Problems to solve:
1) Print, word for word, the part of the passage on GPT that opens with the words containing "GPT-2: 12-48 decoder" and closes with "(NOT t+1, t+2, ...)".
2) Proceed with the passage on GPT from the point at which it stops.

GPT (Generative Pre-trained Transformer, OpenAI 2018+) takes the opposite approach to BERT. Instead of filling in blanks, GPT predicts the NEXT token given everything that came before. This single objective — language modelling — turns out to be enormously powerful: a model trained to predict the next word ends up learning grammar, facts, reasoning, even basic mathematics. Scale this recipe up (GPT-3 = 175B params), and you get an AI that can write code, draft essays, and answer questions zero-shot.
Architecture: Decoder-Only Transformer
GPT = a stack of transformer DECODER blocks (with self-attention only, no cross-attention).
GPT-2: 12-48 decoder layers, 768-1600 dim, up to 1.5B params
GPT-3: 96 decoder layers, 12,288 dim, 96 heads → 175B params
GPT-4: estimated ~1.8T params (mixture-of-experts)
Key distinction from BERT: causal self-attention.
At layer L, position t: only attend to positions 1, 2, ..., t (NOT t+1, t+2, ...)
Implementation: upper-triangular mask of −∞ added to attention logits before softmax.

[Saved data entries]
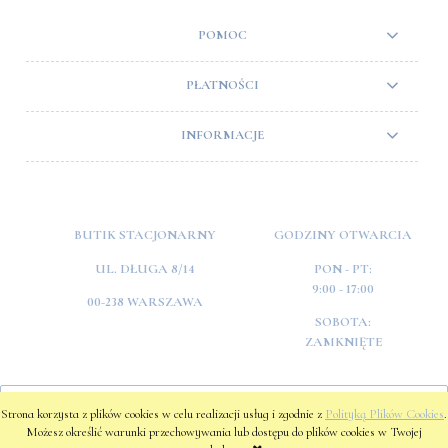
POMOC
PŁATNOŚCI
INFORMACJE
BUTIK STACJONARNY
GODZINY OTWARCIA
UL. DŁUGA 8/14
PON - PT:
9:00 - 17:00
00-238 WARSZAWA
SOBOTA:
ZAMKNIĘTE
POKAŻ PEŁNĄ WERSJĘ STRONY
Strona korzysta z plików cookies w celu realizacji usług i zgodnie z
Polityką Plików Cookies
.
Możesz określić warunki przechowywania lub dostępu do plików cookies w Twojej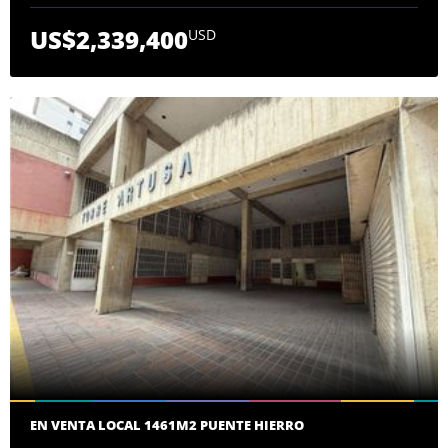
US$2,339,400
USD
EN VENTA LOCAL 1461M2 PUENTE HIERRO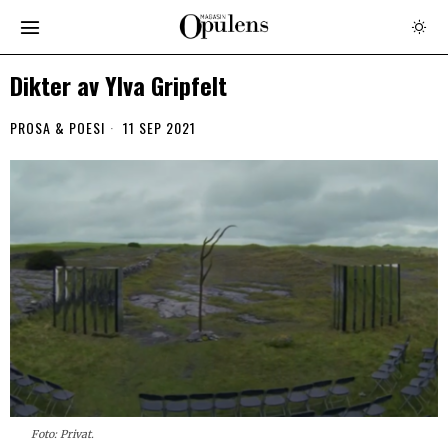
Dikter av Ylva Gripfelt
PROSA & POESI
11 SEP 2021
Foto: Privat.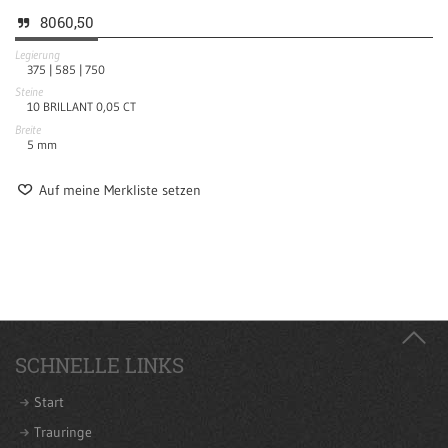
8060,50
Legierung
375 |
585 |
750
Steine
10 BRILLANT 0,05 CT
Breite
5
mm
Auf meine Merkliste setzen
SCHNELLE LINKS
Start
Trauringe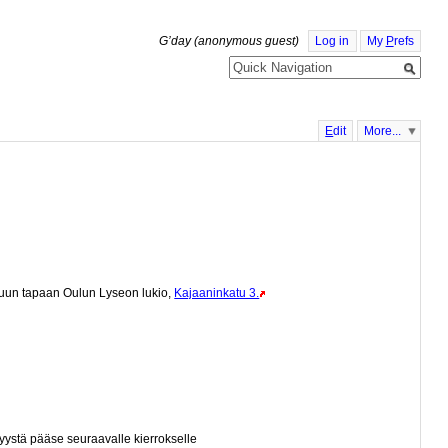
G’day (anonymous guest)
Log in
My
P
refs
E
dit
More...
ttuun tapaan Oulun Lyseon lukio,
Kajaaninkatu 3.
n syystä pääse seuraavalle kierrokselle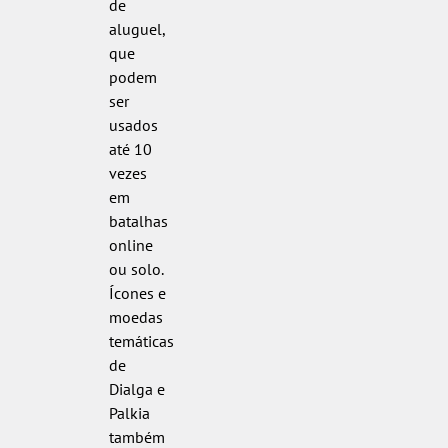
de
aluguel,
que
podem
ser
usados
até 10
vezes
em
batalhas
online
ou solo.
Ícones e
moedas
temáticas
de
Dialga e
Palkia
também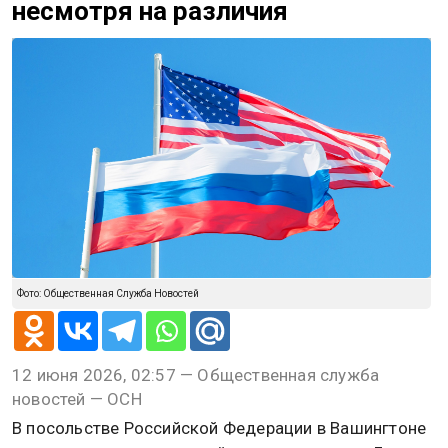
несмотря на различия
Фото: Общественная Служба Новостей
12 июня 2026, 02:57 — Общественная служба
новостей — ОСН
В посольстве Российской Федерации в Вашингтоне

Outputs by task:
1)
GPT-2: 12-48 decoder layers, 768-1600 dim, up to 1.5B params
GPT-3: 96 decoder layers, 12,288 dim, 96 heads → 175B params
GPT-4: estimated ~1.8T params (mixture-of-experts)
Key distinction from BERT: causal self-attention.
At layer L, position t: only attend to positions 1, 2, ..., t (NOT t+1, t+2, ...)

2)
Why causal? GPT predicts the next token. If the model could see future tokens during training, it would 'cheat' by simply reading the answer. The causal mask ensures the model truly predicts from past context only.Decoder-only · causal mask · same architecture, just bigger and better trained
Pre-training: Next-Token Prediction
Training objective is breathtakingly simple:
For each token t in the corpus, predict t given t-1, t-2, ..., t-N.
Loss = cross-entropy of predicted distribution vs. actual next token.
Unlike BERT, every position in every training example contributes a loss signal
(BERT only computes loss on masked positions = ~15% of tokens).
This makes training very efficient.
Training corpus:
GPT-2: ~40GB filtered web text (8M documents)
GPT-3: ~570GB of text (CommonCrawl + books + Wikipedia)
GPT-4: undisclosed, likely multi-TB including code
Run for hundreds of thousands of GPU-hours.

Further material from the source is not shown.